Richiesta assegnata 1:
Puoi riportare come lista JSON di stringhe le righe dei materiali forniti, dalla prima fino a quella che contiene "genus: Phalacrocorax" inclusa? Metti una stringa per ogni riga e tralascia le righe vuote.

Estratto del testo:
Spia i dati di una giovane: carabiniere va a giudizio

Qualche anno fa, da un’accusa simile, era stato assolto, dimostrando in Appello la sua innocenza dopo che il tribunale di Vicenza lo aveva ritenuto responsabile. Ora l’appuntato dei carabinieri Luca Lamannis, 50 anni, è ritornato a processo: la procura distrettuale di Venezia, competente per questo genere di reati, ha ottenuto il suo rinvio a giudizio per accesso abusivo ad un sistema informatico e per falsità materiale. Il diretto interessato, assistito dall’avv. Pietro Porciani, nega con decisione responsabilità ed è pronto di nuovo a difendersi in aula: «Io ho fatto solamente il mio lavoro».
La vicenda ricostruita dagli inquirenti è singolare. Il militare, nell’aprile 2019, era in servizio alla stazione di Altavilla quando, usando le credenziali di un altro appuntato (il quale era stato indagato, ma la sua posizione è stata poi archiviata), era entrato nello Sdi, dispositivo Odino, la banda dati in uso alle forze dell’ordine, per compiere un’interrogazione su tale Vanessa P. Secondo l’accusa, lo avrebbe fatto senza una reale esigenza o ragione di servizio; quale che ne fosse il motivo, dalle indagini non è emerso, e si tratta di una circostanza che eventualmente potrà essere chiarita in aula. Non solo: il carabiniere avrebbe anche redatto un falso verbale (di qui la seconda ipotesi di reato mossa dal pubblico ministero Spigarelli, la falsità materiale), con una relazione di servizio per “persona sospetta”, che secondo il magistrato sarebbe servita solo a giustificare l’interrogazione al computer.

Materiali forniti:
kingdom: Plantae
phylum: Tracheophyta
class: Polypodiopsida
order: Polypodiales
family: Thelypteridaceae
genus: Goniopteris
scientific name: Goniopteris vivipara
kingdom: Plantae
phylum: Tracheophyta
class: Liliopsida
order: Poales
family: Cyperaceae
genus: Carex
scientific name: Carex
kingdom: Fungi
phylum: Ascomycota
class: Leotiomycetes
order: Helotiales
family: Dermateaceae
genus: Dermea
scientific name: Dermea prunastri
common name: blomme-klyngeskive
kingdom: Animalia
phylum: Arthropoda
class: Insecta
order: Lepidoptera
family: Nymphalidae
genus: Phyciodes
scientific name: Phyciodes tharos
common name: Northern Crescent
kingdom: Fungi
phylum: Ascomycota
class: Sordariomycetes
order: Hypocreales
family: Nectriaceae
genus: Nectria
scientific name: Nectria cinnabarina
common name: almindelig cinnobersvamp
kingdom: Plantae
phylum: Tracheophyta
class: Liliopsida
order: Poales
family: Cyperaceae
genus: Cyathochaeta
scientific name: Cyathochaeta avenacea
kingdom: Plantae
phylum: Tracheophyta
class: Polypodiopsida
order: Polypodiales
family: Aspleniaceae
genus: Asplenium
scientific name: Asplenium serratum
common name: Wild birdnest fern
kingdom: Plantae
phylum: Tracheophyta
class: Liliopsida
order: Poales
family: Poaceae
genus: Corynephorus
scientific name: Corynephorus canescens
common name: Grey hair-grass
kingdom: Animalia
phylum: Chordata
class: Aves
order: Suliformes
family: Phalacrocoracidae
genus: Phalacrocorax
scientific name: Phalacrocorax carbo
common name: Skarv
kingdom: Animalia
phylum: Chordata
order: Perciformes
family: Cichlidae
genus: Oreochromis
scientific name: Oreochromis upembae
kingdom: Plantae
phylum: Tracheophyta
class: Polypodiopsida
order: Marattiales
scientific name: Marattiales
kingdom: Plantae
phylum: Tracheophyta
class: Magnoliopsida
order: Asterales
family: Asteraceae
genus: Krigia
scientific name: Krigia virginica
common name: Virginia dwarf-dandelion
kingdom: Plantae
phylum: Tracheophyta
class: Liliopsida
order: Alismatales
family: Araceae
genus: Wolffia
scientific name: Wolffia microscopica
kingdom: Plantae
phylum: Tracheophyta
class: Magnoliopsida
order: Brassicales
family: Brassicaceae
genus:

Richiesta assegnata 2:
Puoi scrivere il seguito dell'articolo sul carabiniere rinviato a giudizio, ripartendo subito dopo la sua ultima frase?

Risultato 1:
[
  "kingdom: Plantae",
  "phylum: Tracheophyta",
  "class: Polypodiopsida",
  "order: Polypodiales",
  "family: Thelypteridaceae",
  "genus: Goniopteris",
  "scientific name: Goniopteris vivipara",
  "kingdom: Plantae",
  "phylum: Tracheophyta",
  "class: Liliopsida",
  "order: Poales",
  "family: Cyperaceae",
  "genus: Carex",
  "scientific name: Carex",
  "kingdom: Fungi",
  "phylum: Ascomycota",
  "class: Leotiomycetes",
  "order: Helotiales",
  "family: Dermateaceae",
  "genus: Dermea",
  "scientific name: Dermea prunastri",
  "common name: blomme-klyngeskive",
  "kingdom: Animalia",
  "phylum: Arthropoda",
  "class: Insecta",
  "order: Lepidoptera",
  "family: Nymphalidae",
  "genus: Phyciodes",
  "scientific name: Phyciodes tharos",
  "common name: Northern Crescent",
  "kingdom: Fungi",
  "phylum: Ascomycota",
  "class: Sordariomycetes",
  "order: Hypocreales",
  "family: Nectriaceae",
  "genus: Nectria",
  "scientific name: Nectria cinnabarina",
  "common name: almindelig cinnobersvamp",
  "kingdom: Plantae",
  "phylum: Tracheophyta",
  "class: Liliopsida",
  "order: Poales",
  "family: Cyperaceae",
  "genus: Cyathochaeta",
  "scientific name: Cyathochaeta avenacea",
  "kingdom: Plantae",
  "phylum: Tracheophyta",
  "class: Polypodiopsida",
  "order: Polypodiales",
  "family: Aspleniaceae",
  "genus: Asplenium",
  "scientific name: Asplenium serratum",
  "common name: Wild birdnest fern",
  "kingdom: Plantae",
  "phylum: Tracheophyta",
  "class: Liliopsida",
  "order: Poales",
  "family: Poaceae",
  "genus: Corynephorus",
  "scientific name: Corynephorus canescens",
  "common name: Grey hair-grass",
  "kingdom: Animalia",
  "phylum: Chordata",
  "class: Aves",
  "order: Suliformes",
  "family: Phalacrocoracidae",
  "genus: Phalacrocorax"
]

Risultato 2:
I fatti sarebbero emersi qualche tempo dopo; erano scattati degli accertamenti, che avevano portato i superiori dell’appuntato a ritenere che quell’accesso fosse abusivo, e la relazione fasulla; di qui la denuncia del militare e del suo collega, che erano finiti sotto inchiesta ma che non hanno subito procedimenti disciplinari.
La ricostruzione dell’imputato è diametralmente opposta. La difesa del militare infatti sostiene che Lamannis aveva ricevuto, da fonte confidenziale, la notizia che Vanessa era latitante e che era in transito nella zona di Altavilla. Per questo aveva fatto - non dal computer che avrebbe dovuto utilizzare, in caserma, che era guasto, ma da un altro pc, sempre all’interno della stazione, che comunemente veniva usato per altre attività - quello che un carabiniere dovrebbe fare: verificare se la giovane era davvero ricercata, e perché, e se c’era qualche elemento che la legava ad Altavilla o al Vicentino. E questo aveva poi scritto nella relazione di servizio; la notizia non era stata diffusa ad alcuno, ma era rimasta all’interno della caserma. «Processi come questo - stigmatizza l’avv. Porciani - sono un invito indiretto alle forze dell’ordine, quando ricevono una notizia del genere, a girarsi dall’altra parte anziché fare quello per cui sono pagati, fra cui anche la ricerca dei latitanti». In aula, davanti al giudice Molinaro, sarà fatta chiarezza.